Answer these questions from the abstract on plastid envelope membranes:
(a) Which GFP fusions were used as controls for outer envelope and inner envelope localization?
(b) What did the outer envelope form when proteins were over-expressed, and what did electron microscopy show these to be?
(c) Which protein's localization to the outer envelope membrane was demonstrated with this approach?

[Provided passage]
....
Dynamic remodeling of the plastid envelope membranes - a tool for chloroplast envelope in vivo localizations

Two envelope membranes delimit plastids, the defining organelles of plant cells. The inner and outer envelope membranes are unique in their protein and lipid composition. Several studies have attempted to establish the proteome of these two membranes; however, differentiating between them is difficult due to their close proximity. Here, we describe a novel approach to distinguish the localization of proteins between the two membranes using a straightforward approach based on live cell imaging coupled with transient expression. We base our approach on analyses of the distribution of GFP-fusions, which were aimed to verify outer envelope membrane proteomics data. To distinguish between outer envelope and inner envelope protein localization, we used AtTOC64-GFP and AtTIC40-GFP, as respective controls. During our analyses, we observed membrane proliferations and loss of chloroplast shape in conditions of protein over-expression. The morphology of the proliferations varied in correlation with the suborganellar distribution of the over-expressed proteins. In particular, while layers of membranes built up in the inner envelope membrane, the outer envelope formed long extensions into the cytosol. Using electron microscopy, we showed that these extensions were stromules, a dynamic feature of plastids. Since the behavior of the membranes is different and is related to the protein localization, we propose that in vivo studies based on the analysis of morphological differences of the membranes can be used to distinguish between inner and outer envelope localizations of proteins. To demonstrate the applicability of this approach, we demonstrated the localization of AtLACS9 to the outer envelope membrane. We also discuss protein impact on membrane behavior and regulation of protein insertion into membranes, and provide new hypotheses on the formation of stromules.
....
[Data under study]
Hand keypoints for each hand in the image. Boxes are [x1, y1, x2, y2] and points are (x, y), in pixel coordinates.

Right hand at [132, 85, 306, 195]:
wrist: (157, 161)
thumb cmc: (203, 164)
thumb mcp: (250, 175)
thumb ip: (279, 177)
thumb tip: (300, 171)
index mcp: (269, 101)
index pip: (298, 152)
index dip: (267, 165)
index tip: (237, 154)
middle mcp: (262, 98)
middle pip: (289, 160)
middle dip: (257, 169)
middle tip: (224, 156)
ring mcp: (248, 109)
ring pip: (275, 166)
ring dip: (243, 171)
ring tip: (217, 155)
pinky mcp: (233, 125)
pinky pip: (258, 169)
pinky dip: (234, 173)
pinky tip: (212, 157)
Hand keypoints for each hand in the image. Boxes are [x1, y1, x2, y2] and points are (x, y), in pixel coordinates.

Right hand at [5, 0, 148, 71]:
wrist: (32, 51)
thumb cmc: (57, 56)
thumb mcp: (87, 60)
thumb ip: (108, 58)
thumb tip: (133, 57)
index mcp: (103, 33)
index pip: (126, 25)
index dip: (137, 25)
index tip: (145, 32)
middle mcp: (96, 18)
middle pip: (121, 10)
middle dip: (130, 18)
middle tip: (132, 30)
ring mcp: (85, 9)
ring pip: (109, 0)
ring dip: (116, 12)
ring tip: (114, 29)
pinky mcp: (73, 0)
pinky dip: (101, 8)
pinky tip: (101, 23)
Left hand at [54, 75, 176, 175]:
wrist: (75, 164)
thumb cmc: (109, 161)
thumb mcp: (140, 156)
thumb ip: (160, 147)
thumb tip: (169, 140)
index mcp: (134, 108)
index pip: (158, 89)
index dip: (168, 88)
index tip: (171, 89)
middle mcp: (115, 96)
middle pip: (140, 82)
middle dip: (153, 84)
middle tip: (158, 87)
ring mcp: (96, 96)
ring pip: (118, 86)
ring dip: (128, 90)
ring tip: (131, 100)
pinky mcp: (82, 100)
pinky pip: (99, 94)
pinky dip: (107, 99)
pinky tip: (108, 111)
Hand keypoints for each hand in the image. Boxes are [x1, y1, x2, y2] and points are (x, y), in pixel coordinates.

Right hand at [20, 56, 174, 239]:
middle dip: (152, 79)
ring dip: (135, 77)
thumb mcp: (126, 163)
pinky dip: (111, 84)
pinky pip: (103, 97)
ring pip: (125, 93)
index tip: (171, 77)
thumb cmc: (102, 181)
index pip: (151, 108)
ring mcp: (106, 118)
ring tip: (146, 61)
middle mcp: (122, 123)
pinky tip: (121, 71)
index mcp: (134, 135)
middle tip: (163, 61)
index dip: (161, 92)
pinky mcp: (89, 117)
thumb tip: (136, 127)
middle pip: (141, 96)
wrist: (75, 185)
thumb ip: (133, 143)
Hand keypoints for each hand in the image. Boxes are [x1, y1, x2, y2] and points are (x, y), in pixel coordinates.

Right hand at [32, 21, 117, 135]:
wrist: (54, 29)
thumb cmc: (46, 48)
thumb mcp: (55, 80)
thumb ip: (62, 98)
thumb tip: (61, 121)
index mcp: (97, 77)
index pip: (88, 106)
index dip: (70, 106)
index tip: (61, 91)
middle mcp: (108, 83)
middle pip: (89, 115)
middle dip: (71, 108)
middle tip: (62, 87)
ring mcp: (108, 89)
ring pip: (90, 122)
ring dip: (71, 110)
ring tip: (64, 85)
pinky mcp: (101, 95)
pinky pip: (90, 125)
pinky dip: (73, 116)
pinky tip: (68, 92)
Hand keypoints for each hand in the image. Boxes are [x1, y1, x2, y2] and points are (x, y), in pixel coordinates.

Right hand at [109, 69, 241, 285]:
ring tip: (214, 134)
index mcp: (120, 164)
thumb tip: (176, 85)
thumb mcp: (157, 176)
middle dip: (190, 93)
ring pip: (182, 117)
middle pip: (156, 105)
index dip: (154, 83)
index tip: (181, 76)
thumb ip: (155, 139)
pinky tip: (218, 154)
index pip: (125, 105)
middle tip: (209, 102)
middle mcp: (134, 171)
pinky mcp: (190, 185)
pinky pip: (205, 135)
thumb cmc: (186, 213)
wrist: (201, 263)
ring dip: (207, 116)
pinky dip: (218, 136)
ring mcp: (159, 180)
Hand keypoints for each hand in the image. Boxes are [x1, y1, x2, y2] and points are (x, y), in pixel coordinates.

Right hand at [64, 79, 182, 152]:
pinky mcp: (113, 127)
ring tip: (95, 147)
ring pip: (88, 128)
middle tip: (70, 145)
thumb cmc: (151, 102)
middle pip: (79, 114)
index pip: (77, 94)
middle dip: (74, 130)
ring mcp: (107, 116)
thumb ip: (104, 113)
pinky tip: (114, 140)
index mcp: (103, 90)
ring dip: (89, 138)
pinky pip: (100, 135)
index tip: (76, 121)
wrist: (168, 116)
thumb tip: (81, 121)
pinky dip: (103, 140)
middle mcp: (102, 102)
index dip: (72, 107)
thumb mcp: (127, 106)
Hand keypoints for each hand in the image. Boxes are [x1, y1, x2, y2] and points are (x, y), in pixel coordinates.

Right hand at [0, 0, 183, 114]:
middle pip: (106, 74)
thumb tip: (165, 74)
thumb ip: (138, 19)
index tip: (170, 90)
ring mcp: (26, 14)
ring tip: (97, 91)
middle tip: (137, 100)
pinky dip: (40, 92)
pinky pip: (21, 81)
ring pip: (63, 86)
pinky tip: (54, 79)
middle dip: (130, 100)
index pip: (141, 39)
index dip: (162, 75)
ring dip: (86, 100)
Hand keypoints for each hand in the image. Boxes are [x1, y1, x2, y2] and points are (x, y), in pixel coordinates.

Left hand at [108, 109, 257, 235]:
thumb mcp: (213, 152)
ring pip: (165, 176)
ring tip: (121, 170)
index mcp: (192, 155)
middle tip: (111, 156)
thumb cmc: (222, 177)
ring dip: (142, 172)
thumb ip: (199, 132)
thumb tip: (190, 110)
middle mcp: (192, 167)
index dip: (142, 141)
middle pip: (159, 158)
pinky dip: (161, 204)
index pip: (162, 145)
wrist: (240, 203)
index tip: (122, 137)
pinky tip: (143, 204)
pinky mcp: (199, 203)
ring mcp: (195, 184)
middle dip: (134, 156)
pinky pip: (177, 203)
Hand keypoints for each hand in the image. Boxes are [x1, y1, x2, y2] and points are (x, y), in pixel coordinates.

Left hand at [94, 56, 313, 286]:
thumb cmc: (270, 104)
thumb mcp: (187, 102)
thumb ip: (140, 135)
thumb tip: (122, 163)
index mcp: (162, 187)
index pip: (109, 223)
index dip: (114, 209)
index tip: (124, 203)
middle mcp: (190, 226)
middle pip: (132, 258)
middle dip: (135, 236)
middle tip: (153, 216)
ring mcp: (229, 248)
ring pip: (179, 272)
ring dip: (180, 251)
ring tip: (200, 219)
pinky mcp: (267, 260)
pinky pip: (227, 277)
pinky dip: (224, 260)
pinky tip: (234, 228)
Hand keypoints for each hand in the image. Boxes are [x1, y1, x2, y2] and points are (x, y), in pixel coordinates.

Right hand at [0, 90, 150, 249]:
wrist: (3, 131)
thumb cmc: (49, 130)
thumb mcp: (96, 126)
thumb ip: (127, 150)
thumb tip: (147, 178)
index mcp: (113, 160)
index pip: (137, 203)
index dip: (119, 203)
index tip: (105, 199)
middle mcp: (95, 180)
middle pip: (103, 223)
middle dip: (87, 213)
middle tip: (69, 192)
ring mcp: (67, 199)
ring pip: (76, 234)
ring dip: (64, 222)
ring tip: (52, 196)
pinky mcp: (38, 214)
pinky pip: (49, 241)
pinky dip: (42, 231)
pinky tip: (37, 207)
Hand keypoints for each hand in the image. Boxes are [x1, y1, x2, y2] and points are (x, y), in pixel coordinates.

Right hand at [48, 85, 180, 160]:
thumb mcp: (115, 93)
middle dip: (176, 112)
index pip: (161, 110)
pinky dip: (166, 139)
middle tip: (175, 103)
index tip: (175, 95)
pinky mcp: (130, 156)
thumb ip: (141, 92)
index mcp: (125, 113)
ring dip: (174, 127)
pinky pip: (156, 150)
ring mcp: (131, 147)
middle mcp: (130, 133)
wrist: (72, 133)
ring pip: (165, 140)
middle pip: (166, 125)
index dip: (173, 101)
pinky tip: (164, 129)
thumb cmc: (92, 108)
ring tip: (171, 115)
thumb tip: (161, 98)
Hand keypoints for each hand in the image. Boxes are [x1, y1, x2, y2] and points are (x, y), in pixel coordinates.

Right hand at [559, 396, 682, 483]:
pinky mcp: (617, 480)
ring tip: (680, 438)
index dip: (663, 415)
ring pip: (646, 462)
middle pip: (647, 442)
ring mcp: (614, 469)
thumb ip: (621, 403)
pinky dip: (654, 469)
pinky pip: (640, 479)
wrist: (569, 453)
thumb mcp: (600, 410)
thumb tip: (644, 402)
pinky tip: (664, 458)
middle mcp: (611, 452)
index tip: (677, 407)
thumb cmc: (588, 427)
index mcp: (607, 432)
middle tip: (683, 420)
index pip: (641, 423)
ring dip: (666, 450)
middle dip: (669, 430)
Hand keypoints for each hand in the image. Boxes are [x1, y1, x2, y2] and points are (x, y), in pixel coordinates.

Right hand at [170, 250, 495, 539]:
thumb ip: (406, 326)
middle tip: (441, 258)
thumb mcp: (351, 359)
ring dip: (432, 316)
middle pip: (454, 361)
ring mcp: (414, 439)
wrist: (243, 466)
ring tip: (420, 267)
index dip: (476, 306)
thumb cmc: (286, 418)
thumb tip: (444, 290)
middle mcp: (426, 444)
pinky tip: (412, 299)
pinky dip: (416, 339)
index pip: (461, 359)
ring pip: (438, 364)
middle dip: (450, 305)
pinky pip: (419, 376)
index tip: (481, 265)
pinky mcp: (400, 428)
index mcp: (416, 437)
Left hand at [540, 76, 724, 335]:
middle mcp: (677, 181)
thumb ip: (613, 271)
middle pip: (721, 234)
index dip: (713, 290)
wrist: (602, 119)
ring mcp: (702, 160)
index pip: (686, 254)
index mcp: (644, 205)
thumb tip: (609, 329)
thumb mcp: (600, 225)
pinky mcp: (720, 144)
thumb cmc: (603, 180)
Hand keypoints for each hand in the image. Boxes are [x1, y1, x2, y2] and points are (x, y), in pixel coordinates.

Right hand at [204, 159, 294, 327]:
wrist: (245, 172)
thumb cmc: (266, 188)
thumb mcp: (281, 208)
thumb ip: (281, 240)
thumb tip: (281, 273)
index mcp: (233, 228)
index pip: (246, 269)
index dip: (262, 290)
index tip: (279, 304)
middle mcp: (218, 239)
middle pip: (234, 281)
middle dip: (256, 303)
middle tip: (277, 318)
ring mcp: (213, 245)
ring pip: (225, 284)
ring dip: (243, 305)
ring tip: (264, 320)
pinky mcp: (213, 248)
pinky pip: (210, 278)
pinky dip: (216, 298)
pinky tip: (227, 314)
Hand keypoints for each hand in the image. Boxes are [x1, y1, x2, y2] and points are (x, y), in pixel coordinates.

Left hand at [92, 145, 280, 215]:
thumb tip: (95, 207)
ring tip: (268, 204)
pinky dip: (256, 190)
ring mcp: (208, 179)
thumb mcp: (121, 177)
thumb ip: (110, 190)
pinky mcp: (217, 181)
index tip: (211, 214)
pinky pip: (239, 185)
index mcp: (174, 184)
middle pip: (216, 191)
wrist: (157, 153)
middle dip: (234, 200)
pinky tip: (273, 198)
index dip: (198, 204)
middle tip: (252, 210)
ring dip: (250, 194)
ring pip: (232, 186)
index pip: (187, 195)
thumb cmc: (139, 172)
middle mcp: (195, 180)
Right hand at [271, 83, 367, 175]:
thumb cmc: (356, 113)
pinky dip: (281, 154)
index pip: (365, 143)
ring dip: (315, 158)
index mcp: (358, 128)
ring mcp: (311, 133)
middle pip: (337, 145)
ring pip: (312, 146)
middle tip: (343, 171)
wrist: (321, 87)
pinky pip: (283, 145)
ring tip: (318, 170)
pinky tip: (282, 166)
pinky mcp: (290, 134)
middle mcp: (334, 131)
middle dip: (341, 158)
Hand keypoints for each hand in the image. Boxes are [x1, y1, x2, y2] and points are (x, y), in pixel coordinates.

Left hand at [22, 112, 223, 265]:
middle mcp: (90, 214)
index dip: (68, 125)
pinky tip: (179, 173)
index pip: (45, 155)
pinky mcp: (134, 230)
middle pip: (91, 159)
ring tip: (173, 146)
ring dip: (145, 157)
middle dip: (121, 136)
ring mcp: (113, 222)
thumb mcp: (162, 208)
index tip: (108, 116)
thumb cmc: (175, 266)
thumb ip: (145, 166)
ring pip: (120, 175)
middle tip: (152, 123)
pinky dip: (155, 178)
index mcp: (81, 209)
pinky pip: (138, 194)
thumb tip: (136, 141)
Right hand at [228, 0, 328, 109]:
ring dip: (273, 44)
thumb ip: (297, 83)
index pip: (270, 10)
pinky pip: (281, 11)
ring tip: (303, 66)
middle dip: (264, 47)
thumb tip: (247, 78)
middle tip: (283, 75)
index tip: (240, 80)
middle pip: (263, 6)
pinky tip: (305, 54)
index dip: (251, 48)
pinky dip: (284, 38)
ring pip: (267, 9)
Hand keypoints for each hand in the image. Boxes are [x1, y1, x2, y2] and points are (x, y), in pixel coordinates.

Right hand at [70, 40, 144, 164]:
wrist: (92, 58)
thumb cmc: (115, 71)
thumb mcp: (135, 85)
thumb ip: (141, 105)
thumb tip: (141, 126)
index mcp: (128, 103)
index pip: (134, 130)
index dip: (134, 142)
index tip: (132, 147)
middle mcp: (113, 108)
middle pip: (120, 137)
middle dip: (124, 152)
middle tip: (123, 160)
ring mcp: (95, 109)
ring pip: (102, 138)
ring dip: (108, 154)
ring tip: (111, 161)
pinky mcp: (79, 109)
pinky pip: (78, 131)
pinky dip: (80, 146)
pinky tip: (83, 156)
....
[Output for this task]
(a) AtTOC64-GFP for the outer envelope and AtTIC40-GFP for the inner envelope.
(b) Long extensions into the cytosol, which electron microscopy showed were stromules.
(c) AtLACS9.